Sugarcane production in the first half was valued at P28.482 billion, 8.8 percent higher than the P26.178 billion recorded in the same period of last year, based on PSA data.

Other subsectors down

PSA data showed that the value of livestock, poultry and fisheries productions all declined in the first half, led by 21.4-percent contraction in the output of the livestock sector.

Livestock output, at constant 2018 prices, was estimated at P121.530 billion, P33.037 billion lower than last year’s P154.567 billion as hog output, which accounted for 80 percent of the sector, contracted at a double-digit rate.

The value of hog output during the reference period declined by 26 percent to a 19-year-low of P98.438 billion, a result of the devastation caused by the African swine fever on hog farms nationwide.

Total hog output in the first half shrank by more than a quarter to 827,860 metric tons (MT), the lowest January-to-June period in the past 18 years, based on PSA data.

Despite a 2.5-percent increment in the second quarter, the value of total poultry output in the first half declined by 2.6 percent to P115.04 billion from P118.109 billion.

Chicken production alone was estimated at P78.985 billion, 6.4 percent lower than the P84.472 billion recorded in the first half of last year.

In terms of volume, chicken output declined by 57,840 MT to 835,880 MT—a five-year low—from 893,720 MT last year, according to the PSA.

PSA showed that the value of fisheries output in the first half fell slightly to P127.679 billion from P128.311 billion.

Industry reaction

Philippine Chamber of Agriculture and Food Inc.

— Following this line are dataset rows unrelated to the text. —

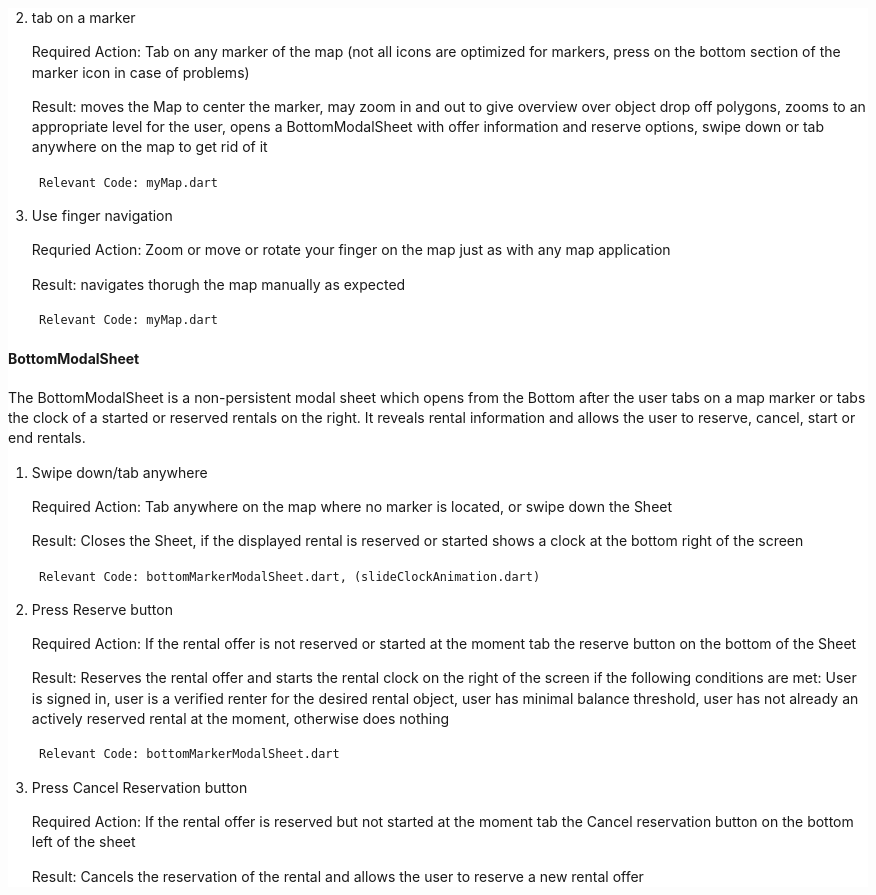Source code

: 

2. tab on a marker
	
	Required Action: Tab on any marker of the map (not all icons are optimized for markers, press on the bottom section of the marker icon in case of problems)
	
	Result: moves the Map to center the marker, may zoom in and out to give overview over object drop off polygons, zooms to an appropriate level for the user, opens a BottomModalSheet with offer information and reserve options, swipe down or tab anywhere on the map to get rid of it
	
		Relevant Code: myMap.dart



3. Use finger navigation
	
	Requried Action: Zoom or move or rotate your finger on the map just as with any map application
	
	Result: navigates thorugh the map manually as expected
	
		Relevant Code: myMap.dart
	
	




#### BottomModalSheet ####
The BottomModalSheet is a non-persistent modal sheet which opens from the Bottom after the user tabs on a map marker or tabs the clock of a started or reserved rentals on the right. It reveals rental information and allows the user to reserve, cancel, start or end rentals.


1. Swipe down/tab anywhere
	
	Required Action: Tab anywhere on the map where no marker is located, or swipe down the Sheet
	
	Result: Closes the Sheet, if the displayed rental is reserved or started shows a clock at the bottom right of the screen
	
		Relevant Code: bottomMarkerModalSheet.dart, (slideClockAnimation.dart)



2. Press Reserve button
	
	Required Action: If the rental offer is not reserved or started at the moment tab the reserve button on the bottom of the Sheet
	
	Result: Reserves the rental offer and starts the rental clock on the right of the screen if the following conditions are met: User is signed in, user is a verified renter for the desired rental object, user has minimal balance threshold, user has not already an actively reserved rental at the moment, otherwise does nothing
	
		Relevant Code: bottomMarkerModalSheet.dart



3. Press Cancel Reservation button
	
	Required Action: If the rental offer is reserved but not started at the moment tab the Cancel reservation button on the bottom left of the sheet
	
	Result: Cancels the reservation of the rental and allows the user to reserve a new rental offer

President Danilo V. Fausto said the government may miss its 2 percent full-year agriculture growth this year given the first half performance of the sector.

Fausto explained that the ASF remains a pressing problem to address as hog farms, especially commercial raisers, remain hesitant to repopulate amid threat of the fatal hog disease.

Fausto said the current Department of Agriculture (DA) leadership must already look beyond its current tenureship to ensure the recovery of the ailing subsectors of agriculture, particularly hogs.

“Ten months from now there will be a new President and two months from now politicians will start filing for their candidacy. The DA must leave the agriculture sector with at least a legacy in the form of roadmaps to provide the private sector a direction moving forward,” he told the BusinessMirror.

Elias Jose Inciong, United Broiler Raisers Association president, said the contraction in the poultry production was expected, but pointed out that he was “surprised” that the decline in output was just 2.6 percent given the drastic drop in poultry demand.

“I do not know if it is a sign of resiliency or there are problems with the data system,” he told the BusinessMirror. “The industry is demand-driven by nature and demand has declined by so much in the past months. Given the extent of the damage to the demand, [the rate of contraction in production] is rather surprising,” he added.